== Segment start ==
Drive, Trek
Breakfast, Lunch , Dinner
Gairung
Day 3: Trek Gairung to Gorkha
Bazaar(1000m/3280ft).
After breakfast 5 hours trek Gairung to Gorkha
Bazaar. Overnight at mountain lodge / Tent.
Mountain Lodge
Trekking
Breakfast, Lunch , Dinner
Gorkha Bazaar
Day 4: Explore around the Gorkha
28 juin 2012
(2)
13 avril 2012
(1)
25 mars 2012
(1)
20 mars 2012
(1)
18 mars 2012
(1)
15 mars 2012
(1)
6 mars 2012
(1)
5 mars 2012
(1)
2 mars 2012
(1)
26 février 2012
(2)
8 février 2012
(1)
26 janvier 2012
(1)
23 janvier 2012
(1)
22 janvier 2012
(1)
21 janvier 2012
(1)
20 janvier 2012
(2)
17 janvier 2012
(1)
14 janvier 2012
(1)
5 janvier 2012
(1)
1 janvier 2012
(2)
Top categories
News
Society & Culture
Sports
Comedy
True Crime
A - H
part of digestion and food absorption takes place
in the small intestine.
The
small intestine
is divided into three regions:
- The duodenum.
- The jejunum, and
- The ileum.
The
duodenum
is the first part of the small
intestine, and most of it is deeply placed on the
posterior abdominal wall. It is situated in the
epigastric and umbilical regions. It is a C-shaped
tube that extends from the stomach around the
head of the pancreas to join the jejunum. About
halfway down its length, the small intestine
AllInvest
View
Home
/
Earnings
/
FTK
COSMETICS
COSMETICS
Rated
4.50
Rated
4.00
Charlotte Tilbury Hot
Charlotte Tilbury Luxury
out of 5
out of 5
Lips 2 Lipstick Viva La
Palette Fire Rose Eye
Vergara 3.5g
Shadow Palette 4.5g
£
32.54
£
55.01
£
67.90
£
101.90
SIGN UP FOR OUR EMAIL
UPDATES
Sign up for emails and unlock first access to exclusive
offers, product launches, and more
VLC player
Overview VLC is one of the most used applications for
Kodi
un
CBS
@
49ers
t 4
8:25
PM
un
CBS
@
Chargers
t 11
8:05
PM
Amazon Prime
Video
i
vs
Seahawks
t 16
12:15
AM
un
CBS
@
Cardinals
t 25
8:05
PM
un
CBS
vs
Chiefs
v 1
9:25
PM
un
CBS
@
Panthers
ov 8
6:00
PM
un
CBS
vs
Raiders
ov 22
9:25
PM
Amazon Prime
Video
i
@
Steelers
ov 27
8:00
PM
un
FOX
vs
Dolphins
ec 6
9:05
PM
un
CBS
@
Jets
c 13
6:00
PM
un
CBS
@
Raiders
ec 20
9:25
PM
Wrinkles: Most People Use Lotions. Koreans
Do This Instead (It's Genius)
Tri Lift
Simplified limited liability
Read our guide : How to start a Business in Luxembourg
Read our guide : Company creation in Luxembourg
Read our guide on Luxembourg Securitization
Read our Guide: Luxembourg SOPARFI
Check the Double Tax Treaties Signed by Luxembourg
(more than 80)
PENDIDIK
== Segment end ==
What this task involves = Transcribe the listing. Every line must match exactly.

Worked solution =
Drive, Trek
Breakfast, Lunch , Dinner
Gairung
Day 3: Trek Gairung to Gorkha
Bazaar(1000m/3280ft).
After breakfast 5 hours trek Gairung to Gorkha
Bazaar. Overnight at mountain lodge / Tent.
Mountain Lodge
Trekking
Breakfast, Lunch , Dinner
Gorkha Bazaar
Day 4: Explore around the Gorkha
28 juin 2012
(2)
13 avril 2012
(1)
25 mars 2012
(1)
20 mars 2012
(1)
18 mars 2012
(1)
15 mars 2012
(1)
6 mars 2012
(1)
5 mars 2012
(1)
2 mars 2012
(1)
26 février 2012
(2)
8 février 2012
(1)
26 janvier 2012
(1)
23 janvier 2012
(1)
22 janvier 2012
(1)
21 janvier 2012
(1)
20 janvier 2012
(2)
17 janvier 2012
(1)
14 janvier 2012
(1)
5 janvier 2012
(1)
1 janvier 2012
(2)
Top categories
News
Society & Culture
Sports
Comedy
True Crime
A - H
part of digestion and food absorption takes place
in the small intestine.
The
small intestine
is divided into three regions:
- The duodenum.
- The jejunum, and
- The ileum.
The
duodenum
is the first part of the small
intestine, and most of it is deeply placed on the
posterior abdominal wall. It is situated in the
epigastric and umbilical regions. It is a C-shaped
tube that extends from the stomach around the
head of the pancreas to join the jejunum. About
halfway down its length, the small intestine
AllInvest
View
Home
/
Earnings
/
FTK
COSMETICS
COSMETICS
Rated
4.50
Rated
4.00
Charlotte Tilbury Hot
Charlotte Tilbury Luxury
out of 5
out of 5
Lips 2 Lipstick Viva La
Palette Fire Rose Eye
Vergara 3.5g
Shadow Palette 4.5g
£
32.54
£
55.01
£
67.90
£
101.90
SIGN UP FOR OUR EMAIL
UPDATES
Sign up for emails and unlock first access to exclusive
offers, product launches, and more
VLC player
Overview VLC is one of the most used applications for
Kodi
un
CBS
@
49ers
t 4
8:25
PM
un
CBS
@
Chargers
t 11
8:05
PM
Amazon Prime
Video
i
vs
Seahawks
t 16
12:15
AM
un
CBS
@
Cardinals
t 25
8:05
PM
un
CBS
vs
Chiefs
v 1
9:25
PM
un
CBS
@
Panthers
ov 8
6:00
PM
un
CBS
vs
Raiders
ov 22
9:25
PM
Amazon Prime
Video
i
@
Steelers
ov 27
8:00
PM
un
FOX
vs
Dolphins
ec 6
9:05
PM
un
CBS
@
Jets
c 13
6:00
PM
un
CBS
@
Raiders
ec 20
9:25
PM
Wrinkles: Most People Use Lotions. Koreans
Do This Instead (It's Genius)
Tri Lift
Simplified limited liability
Read our guide : How to start a Business in Luxembourg
Read our guide : Company creation in Luxembourg
Read our guide on Luxembourg Securitization
Read our Guide: Luxembourg SOPARFI
Check the Double Tax Treaties Signed by Luxembourg
(more than 80)
PENDIDIK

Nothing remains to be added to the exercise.